Wang Yanlu, Msghina Mussie, Li Tie-Qiang
Department of Clinical Science, Intervention, and Technology, Karolinska Institute Stockholm, Sweden.
Department of Clinical Neuroscience, Karolinska University Hospital Huddinge, Sweden.
Front Hum Neurosci. 2016 Mar 8;10:75. doi: 10.3389/fnhum.2016.00075. eCollection 2016.

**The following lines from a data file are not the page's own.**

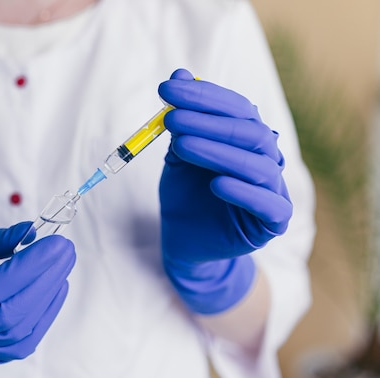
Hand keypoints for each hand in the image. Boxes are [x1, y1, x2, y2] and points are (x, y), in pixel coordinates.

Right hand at [0, 222, 75, 363]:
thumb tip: (33, 231)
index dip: (29, 264)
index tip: (56, 241)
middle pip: (12, 310)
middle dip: (46, 277)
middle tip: (66, 249)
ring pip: (24, 327)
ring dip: (50, 293)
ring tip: (64, 264)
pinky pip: (29, 336)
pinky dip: (48, 310)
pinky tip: (58, 285)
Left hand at [157, 68, 291, 313]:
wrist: (185, 241)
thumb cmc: (184, 194)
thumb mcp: (178, 154)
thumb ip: (183, 120)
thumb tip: (180, 74)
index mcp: (247, 139)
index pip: (236, 108)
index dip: (203, 96)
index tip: (166, 89)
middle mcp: (266, 159)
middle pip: (250, 132)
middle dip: (208, 121)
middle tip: (170, 119)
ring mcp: (273, 190)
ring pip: (258, 164)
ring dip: (218, 151)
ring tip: (182, 146)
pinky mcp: (273, 222)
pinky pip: (267, 204)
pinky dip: (242, 191)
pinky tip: (215, 184)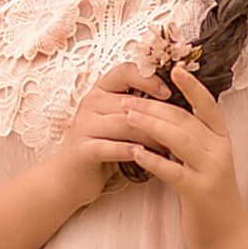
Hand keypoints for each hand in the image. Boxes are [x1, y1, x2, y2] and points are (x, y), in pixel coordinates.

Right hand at [46, 60, 175, 211]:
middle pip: (131, 103)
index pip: (125, 71)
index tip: (168, 93)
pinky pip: (109, 147)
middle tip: (180, 131)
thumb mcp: (115, 121)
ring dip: (151, 136)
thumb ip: (136, 108)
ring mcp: (83, 126)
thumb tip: (174, 103)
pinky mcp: (82, 149)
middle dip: (159, 117)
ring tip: (169, 147)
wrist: (67, 177)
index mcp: (100, 91)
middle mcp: (90, 103)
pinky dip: (129, 151)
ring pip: (124, 124)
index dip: (148, 79)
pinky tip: (144, 156)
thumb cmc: (100, 146)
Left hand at [121, 65, 247, 248]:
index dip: (192, 86)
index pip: (207, 106)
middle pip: (185, 120)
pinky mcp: (199, 193)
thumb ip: (191, 138)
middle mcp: (220, 151)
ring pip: (180, 140)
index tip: (174, 69)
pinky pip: (174, 172)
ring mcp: (211, 172)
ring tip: (127, 117)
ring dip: (151, 126)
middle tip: (128, 98)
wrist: (228, 235)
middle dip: (154, 106)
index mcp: (221, 140)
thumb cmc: (209, 194)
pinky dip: (154, 160)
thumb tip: (163, 115)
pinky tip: (135, 153)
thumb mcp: (205, 161)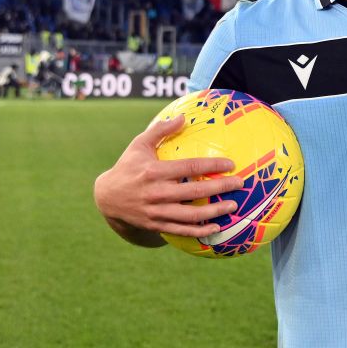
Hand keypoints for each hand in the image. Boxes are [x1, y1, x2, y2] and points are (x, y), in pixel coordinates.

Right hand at [94, 115, 242, 238]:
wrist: (107, 198)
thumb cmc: (127, 167)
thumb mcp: (139, 145)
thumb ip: (160, 130)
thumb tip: (183, 117)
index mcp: (155, 171)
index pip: (190, 168)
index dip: (212, 166)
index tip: (230, 164)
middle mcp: (157, 193)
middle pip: (195, 192)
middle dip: (220, 188)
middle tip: (239, 184)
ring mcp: (157, 212)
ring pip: (190, 215)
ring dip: (214, 212)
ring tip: (232, 206)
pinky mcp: (156, 225)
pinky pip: (181, 230)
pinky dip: (200, 230)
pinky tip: (216, 227)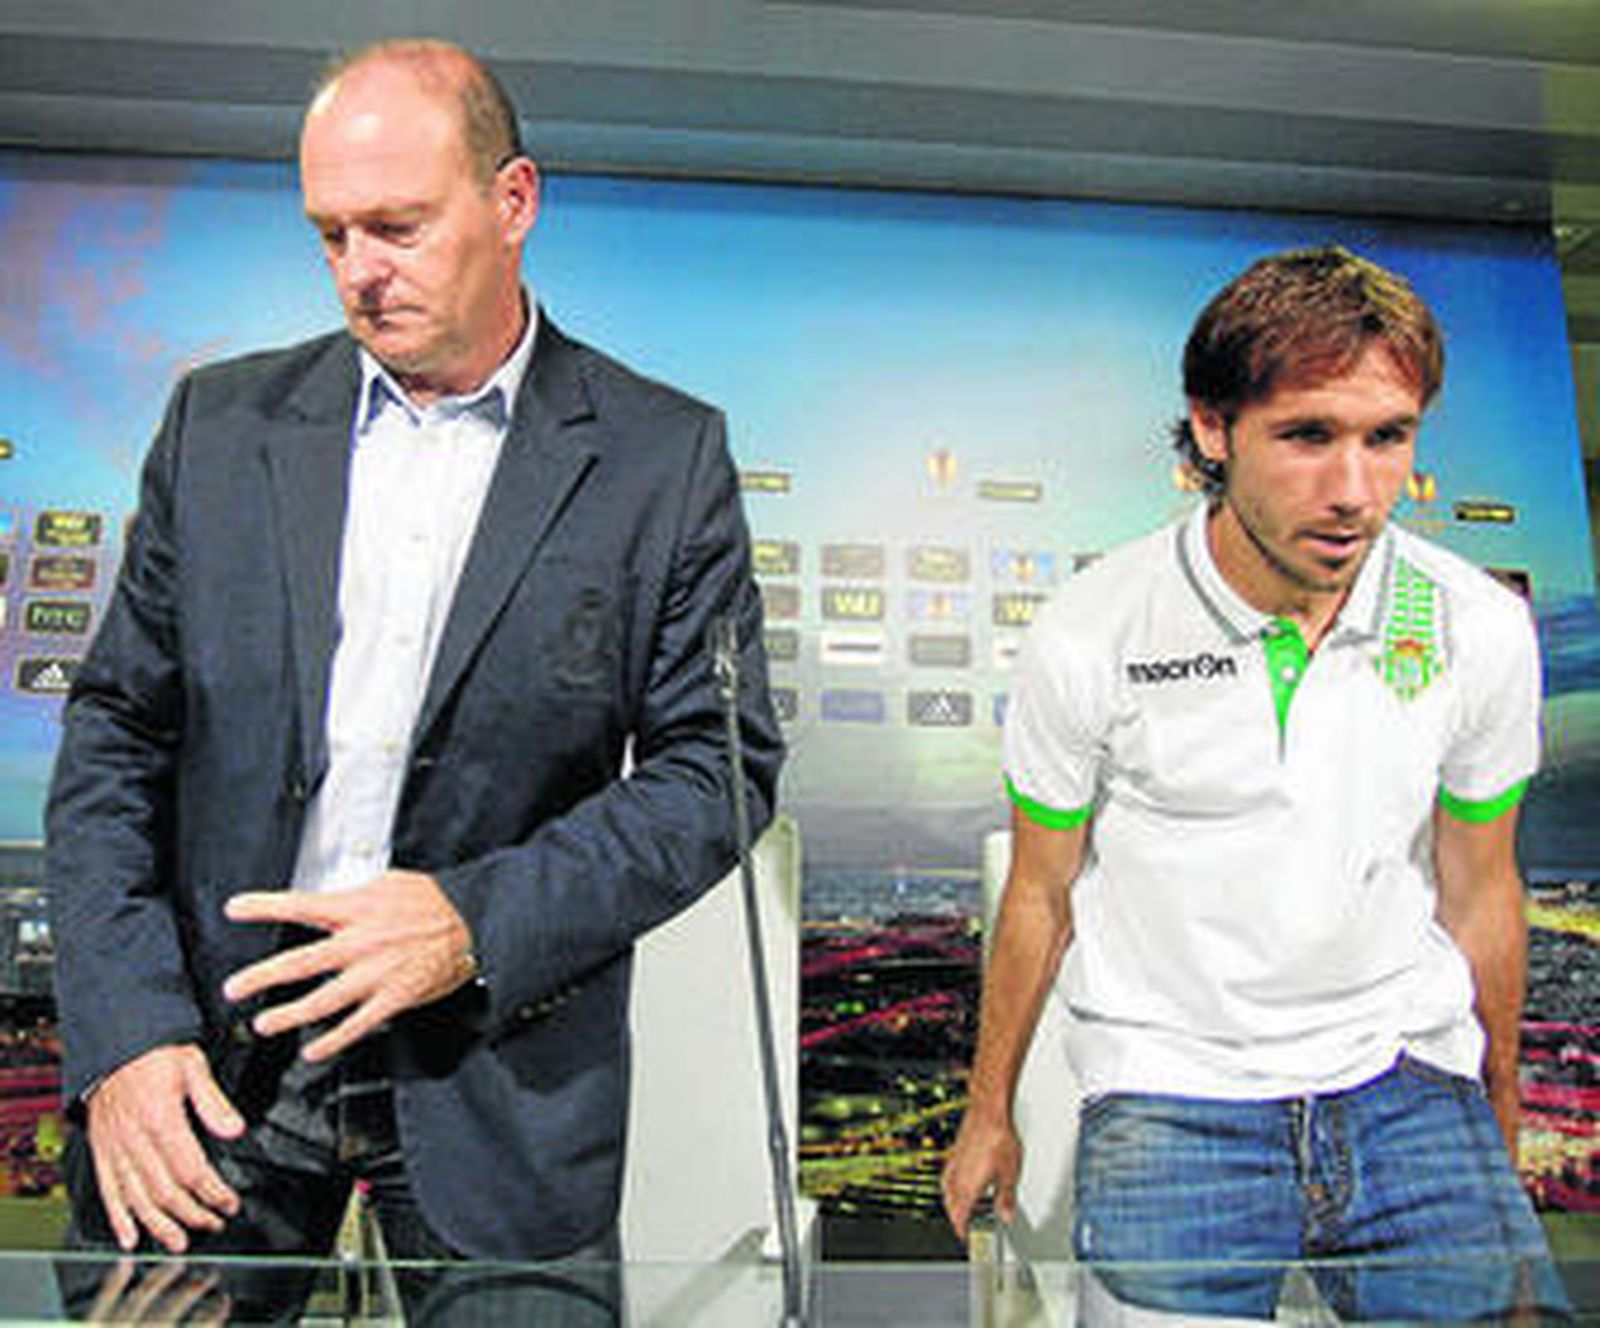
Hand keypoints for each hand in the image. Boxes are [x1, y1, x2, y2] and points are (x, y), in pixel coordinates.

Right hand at [85, 1046, 243, 1253]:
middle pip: (165, 1191)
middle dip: (192, 1214)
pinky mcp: (101, 1151)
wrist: (113, 1046)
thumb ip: (214, 1102)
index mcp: (160, 1119)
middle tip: (213, 1224)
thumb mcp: (193, 1065)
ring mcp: (114, 1148)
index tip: (229, 1202)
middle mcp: (134, 1139)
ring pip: (136, 1198)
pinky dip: (117, 1218)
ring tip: (179, 1242)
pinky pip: (108, 1191)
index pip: (190, 1169)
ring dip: (159, 1225)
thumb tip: (236, 1130)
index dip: (212, 1192)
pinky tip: (129, 1238)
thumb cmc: (155, 1054)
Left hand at [85, 1257, 230, 1324]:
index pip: (198, 1327)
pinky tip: (126, 1261)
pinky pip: (104, 1300)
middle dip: (195, 1288)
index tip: (226, 1301)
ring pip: (143, 1296)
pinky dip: (116, 1280)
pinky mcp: (90, 1326)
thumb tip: (212, 1324)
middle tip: (210, 1275)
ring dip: (163, 1277)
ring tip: (178, 1261)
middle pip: (173, 1307)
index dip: (214, 1314)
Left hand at [223, 869, 476, 1062]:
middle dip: (262, 977)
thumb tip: (330, 894)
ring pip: (323, 1001)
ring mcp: (377, 974)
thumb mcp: (389, 882)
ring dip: (288, 1015)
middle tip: (234, 988)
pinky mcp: (395, 998)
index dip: (264, 907)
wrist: (475, 921)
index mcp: (357, 909)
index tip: (235, 909)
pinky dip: (332, 1041)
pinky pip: (357, 1026)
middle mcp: (361, 942)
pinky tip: (313, 1050)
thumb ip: (354, 892)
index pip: (301, 905)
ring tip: (264, 1023)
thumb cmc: (434, 901)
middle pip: (301, 962)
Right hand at [941, 1109, 1020, 1241]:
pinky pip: (946, 1174)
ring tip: (955, 1207)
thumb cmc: (998, 1137)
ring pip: (945, 1189)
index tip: (964, 1235)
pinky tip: (953, 1180)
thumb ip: (1006, 1197)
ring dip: (950, 1202)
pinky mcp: (954, 1151)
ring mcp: (954, 1163)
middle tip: (961, 1225)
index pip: (961, 1214)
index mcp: (970, 1187)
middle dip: (955, 1217)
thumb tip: (1006, 1216)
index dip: (962, 1228)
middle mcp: (958, 1177)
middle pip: (951, 1204)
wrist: (988, 1111)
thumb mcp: (1009, 1173)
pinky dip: (947, 1184)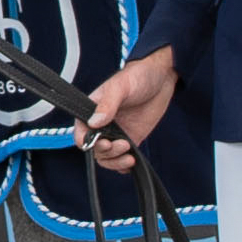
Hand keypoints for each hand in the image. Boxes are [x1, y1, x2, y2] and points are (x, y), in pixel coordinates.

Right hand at [85, 49, 176, 171]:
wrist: (161, 77)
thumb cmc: (137, 75)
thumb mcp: (120, 87)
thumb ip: (107, 105)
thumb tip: (94, 122)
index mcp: (92, 110)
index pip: (81, 133)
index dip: (87, 142)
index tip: (102, 143)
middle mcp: (101, 124)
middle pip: (94, 150)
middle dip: (107, 152)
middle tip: (123, 144)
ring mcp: (116, 133)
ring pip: (107, 158)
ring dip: (116, 161)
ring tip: (130, 156)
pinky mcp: (131, 139)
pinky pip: (122, 159)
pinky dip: (124, 166)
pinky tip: (133, 161)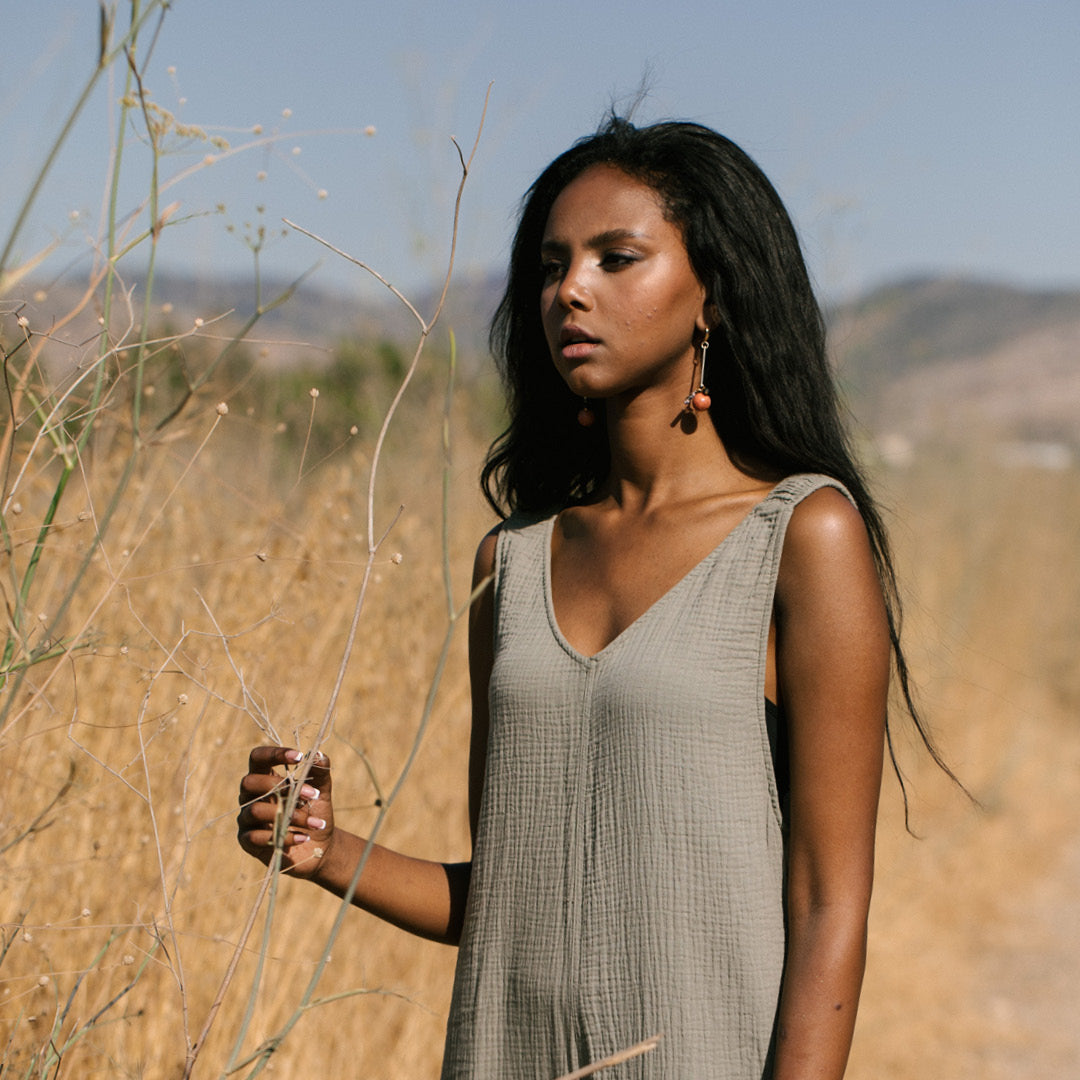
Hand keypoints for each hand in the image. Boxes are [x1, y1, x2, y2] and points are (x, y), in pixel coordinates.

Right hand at [236, 746, 333, 879]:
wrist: (319, 845)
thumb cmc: (316, 812)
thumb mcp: (321, 791)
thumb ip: (320, 772)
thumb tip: (318, 754)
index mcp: (265, 777)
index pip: (257, 758)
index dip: (273, 754)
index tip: (299, 757)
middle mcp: (250, 796)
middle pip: (250, 782)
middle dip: (281, 786)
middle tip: (312, 794)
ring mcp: (246, 819)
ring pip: (255, 810)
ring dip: (289, 815)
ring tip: (315, 823)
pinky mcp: (247, 841)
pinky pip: (256, 837)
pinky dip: (284, 836)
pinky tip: (304, 837)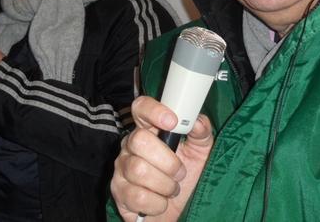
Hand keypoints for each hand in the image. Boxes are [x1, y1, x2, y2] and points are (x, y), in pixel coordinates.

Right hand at [111, 96, 213, 220]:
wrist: (174, 212)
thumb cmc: (183, 178)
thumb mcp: (199, 154)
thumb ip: (201, 134)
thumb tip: (197, 121)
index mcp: (149, 130)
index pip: (140, 107)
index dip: (154, 110)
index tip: (172, 122)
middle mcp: (130, 145)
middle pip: (139, 140)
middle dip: (167, 161)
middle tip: (180, 172)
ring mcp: (121, 167)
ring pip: (138, 170)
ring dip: (165, 185)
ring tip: (172, 189)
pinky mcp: (118, 191)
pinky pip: (137, 196)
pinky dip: (157, 203)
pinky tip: (161, 202)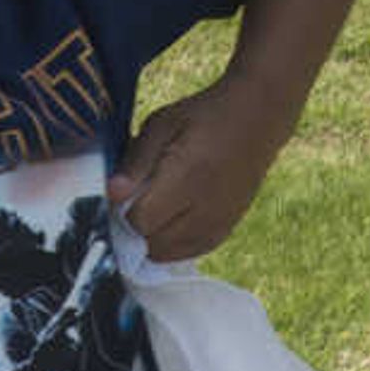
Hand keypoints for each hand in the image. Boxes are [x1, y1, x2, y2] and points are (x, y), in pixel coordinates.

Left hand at [112, 79, 281, 263]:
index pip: (140, 221)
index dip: (121, 213)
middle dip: (134, 229)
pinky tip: (168, 223)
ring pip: (169, 254)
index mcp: (186, 178)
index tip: (120, 197)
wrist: (257, 118)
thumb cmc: (204, 116)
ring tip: (151, 211)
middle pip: (152, 244)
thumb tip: (112, 193)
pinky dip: (172, 245)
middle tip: (133, 203)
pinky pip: (190, 252)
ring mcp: (219, 222)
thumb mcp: (162, 125)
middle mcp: (205, 208)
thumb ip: (136, 161)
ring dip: (151, 240)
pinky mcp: (227, 228)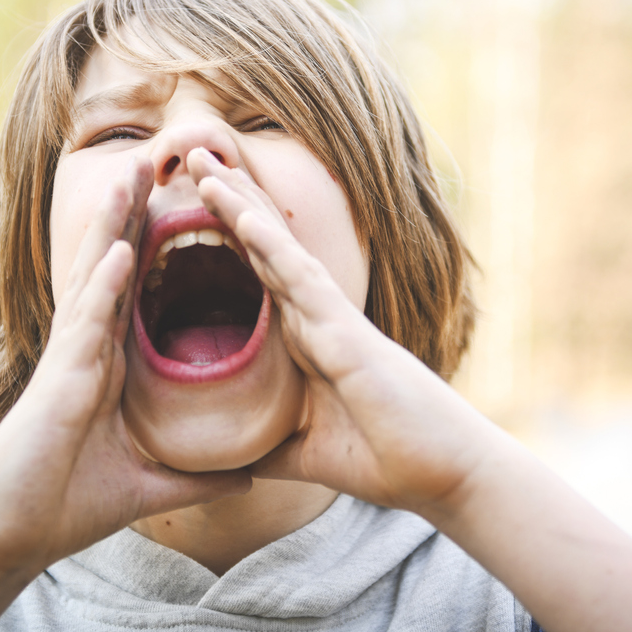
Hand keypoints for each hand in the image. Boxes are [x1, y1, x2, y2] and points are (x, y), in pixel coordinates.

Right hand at [0, 157, 251, 577]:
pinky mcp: (58, 380)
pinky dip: (101, 286)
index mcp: (109, 366)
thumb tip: (251, 474)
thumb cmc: (67, 506)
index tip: (179, 206)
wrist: (12, 538)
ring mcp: (71, 360)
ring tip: (131, 176)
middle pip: (113, 269)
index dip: (151, 247)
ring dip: (113, 227)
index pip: (134, 292)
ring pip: (94, 280)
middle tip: (151, 163)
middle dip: (131, 216)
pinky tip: (117, 250)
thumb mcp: (152, 486)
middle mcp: (89, 352)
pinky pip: (84, 324)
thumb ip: (200, 475)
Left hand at [189, 148, 496, 519]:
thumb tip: (220, 459)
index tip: (187, 205)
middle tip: (190, 156)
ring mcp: (330, 320)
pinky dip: (270, 244)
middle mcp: (315, 319)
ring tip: (202, 163)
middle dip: (227, 202)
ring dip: (238, 204)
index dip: (224, 237)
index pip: (255, 276)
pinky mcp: (345, 332)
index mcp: (303, 341)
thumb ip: (262, 448)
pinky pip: (301, 279)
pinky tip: (240, 214)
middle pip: (262, 247)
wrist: (444, 474)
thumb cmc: (385, 458)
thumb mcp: (302, 453)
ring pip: (275, 248)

Hierarchical clustering is a useful data-driven approach to classify complex data and has been used to analyze resting-state functional magnetic resonance imaging (fMRI) data and derive functional networks of the human brain at very large scale, such as the entire visual or sensory-motor cortex. In this study, we developed a voxel-wise, whole-brain hierarchical clustering framework to perform multi-stage analysis of group-averaged resting-state fMRI data in different levels of detail. With the framework we analyzed particularly the somatosensory motor and visual systems in fine details and constructed the corresponding sub-dendrograms, which corroborate consistently with the known modular organizations from previous clinical and experimental studies. The framework provides a useful tool for data-driven analysis of resting-state fMRI data to gain insight into the hierarchical organization and degree of functional modulation among the sub-units.
层次聚类是一种用于对复杂数据进行分类的实用数据驱动方法,已被用于分析静息态功能磁共振成像(fMRI)数据,并在非常大的尺度上推导人类大脑的功能网络,例如整个视觉或感觉运动皮层。在本研究中,我们开发了一种基于体素的全脑层次聚类框架,以对不同细节水平的组平均静息态fMRI数据进行多阶段分析。利用该框架,我们特别详细地分析了体感运动和视觉系统,并构建了相应的子树状图,这些子树状图与先前临床和实验研究中已知的模块化组织一致。该框架为静息态fMRI数据的数据驱动分析提供了一个有用的工具,以深入了解亚单位之间的层次组织和功能调制程度。